Research involves running long jobs with complex dependencies.

This is very nicely modeled by a DAG. Obviously nodes are tasks and arrows are dependencies. Abstracting away the definition of the workflow from the execution lets you do some very nice things. For example, you can

  1. automatically manage which tasks have been run, so you don’t accidentally re-run them
  2. This lets you try simple things then add complexity without running the whole thing again.
  3. Automatically parallelize things that can be parallelized,
  4. which can be integrated with the job scheduler of your choice (Sun Grid Engine etc.)

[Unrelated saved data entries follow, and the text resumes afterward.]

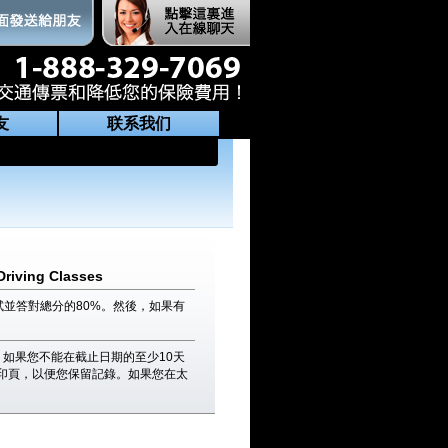
友
联系我们
Driving Classes
並答對總分的80%。然後，如果有
如果您不能在截止日期的至少10天
印頁，以便您保留記錄。如果您在太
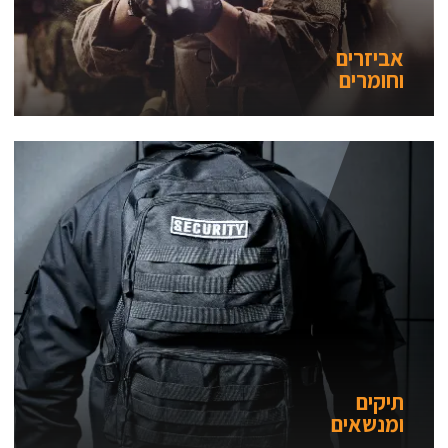
אביזרים
וחומרים
תיקים
ומנשאים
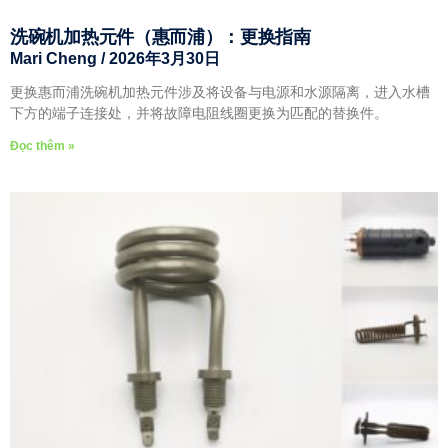
洗碗机加热元件（惠而浦）：更换指南
Mari Cheng
2026年3月30日
更换惠而浦洗碗机加热元件涉及将设备与电源和水源隔离，进入水槽
下方的端子连接处，并将故障电阻线圈更换为匹配的替换件。
Đọc thêm »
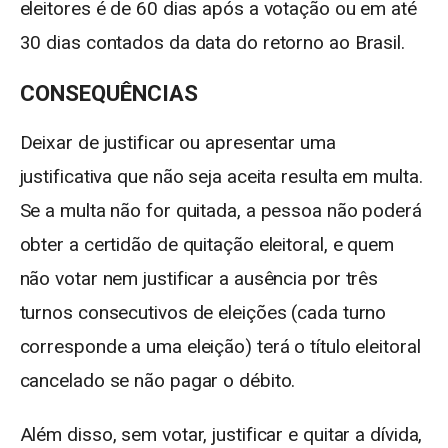
eleitores é de 60 dias após a votação ou em até
30 dias contados da data do retorno ao Brasil.
CONSEQUÊNCIAS
Deixar de justificar ou apresentar uma
justificativa que não seja aceita resulta em multa.
Se a multa não for quitada, a pessoa não poderá
obter a certidão de quitação eleitoral, e quem
não votar nem justificar a ausência por três
turnos consecutivos de eleições (cada turno
corresponde a uma eleição) terá o título eleitoral
cancelado se não pagar o débito.
Além disso, sem votar, justificar e quitar a dívida,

Research also involves running the same workflow many times with slight changes (such is the scientific method). This can be modeled as coloring nodes in the DAG depending on which parameters you’re using (aka a hyper-workflow). This lets you

  1. automatically namespace output files depending on which experiment you’re running.
  2. These namespaces are automatically generated in a consistent way based on the parameter changes
  3. Only execute a subset of the possible experiments with an easy syntax.
  4. Parallelize experiments as well as tasks.

So there’s a couple workflow management tools, like Airflow, Luigi, and Ducttape. Airflow and Luigi, while being the most widely used, don’t really support hyper-workflows as far as I can tell. Ducttape does, but AFAIK it’s only used by about 100 people. It’s also all bash, which I had previously sworn off of, since anything you can do in bash you can also do in python. I just think bash is hard to read and write.

So maybe I’ll end up writing py-ducttape. I’ve been avoiding doing this because I don’t have a clear vision of the ideal syntax in my head. I also thought integrating with SGE would be hard, but it turns out I can just parallelize with multi-threading and then do the actual work with qsub -sync.

There’s also tape4nmt, which is (obviously) a ducttape workflow for neural machine translation. It’s got a lot of good stuff that you’ll probably want to use (if you’re doing NMT). My only complaint so far is that they assume your DAG will be structured a certain way and only let you fiddle with the hyper-workflow parameters. This is a little too rigid for what I want to do, so I’m in the process of gutting the thing and turning most of the tasks into re-usable functions.